Full-text search (FTS) — inverted-index keyword retrieval with BM25 ranking. Pure algorithms; no SQL integration in this module.

Phase 8 of the SQLRite roadmap; see docs/phase-8-plan.md.

  • tokenizer — split text into terms (ASCII MVP per Q3).
  • bm25 — BM25 relevance scoring (k1 = 1.5, b = 0.75, fixed per Q4 + Q5; no stemming, no stop list).
  • posting_list — in-memory inverted index keyed by term, holding per-document term frequencies + lengths. Insert / remove / query.

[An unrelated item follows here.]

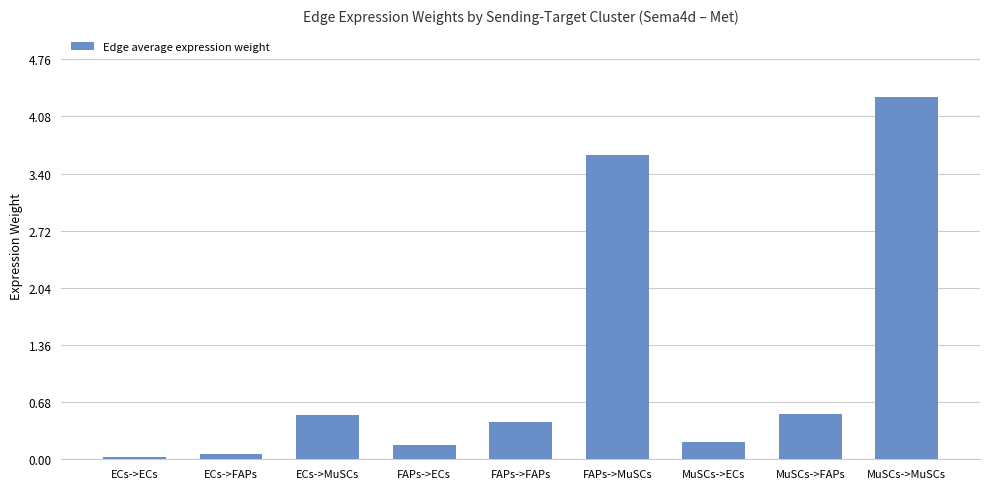

Read the value at FAPs->FAPs.

0.4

Phase 8a shipped these standalone algorithms; Phase 8b wires them into the SQL surface (CREATE INDEX … USING fts(<col>), fts_match, bm25_score, the try_fts_probe optimizer hook). Persistence of the posting lists themselves arrives with Phase 8c (KIND_FTS_POSTING cell encoding).

Re-exports§

pub use bm25::Bm25Params;
pub use bm25::score as bm25_score;
pub use posting_list::PostingList;
pub use tokenizer::tokenize;

Modules§

bm25
BM25 relevance scoring — the standard ranking function for keyword retrieval. Pure math; no SQL coupling.
posting_list
In-memory inverted index for FTS — term -> { rowid -> term_freq }, plus per-document length cache. Wraps the super::tokenizer + super::bm25 primitives into a usable index. Pure data structure; no SQL coupling.
tokenizer
ASCII tokenizer for FTS — splits on [^A-Za-z0-9]+ and lowercases.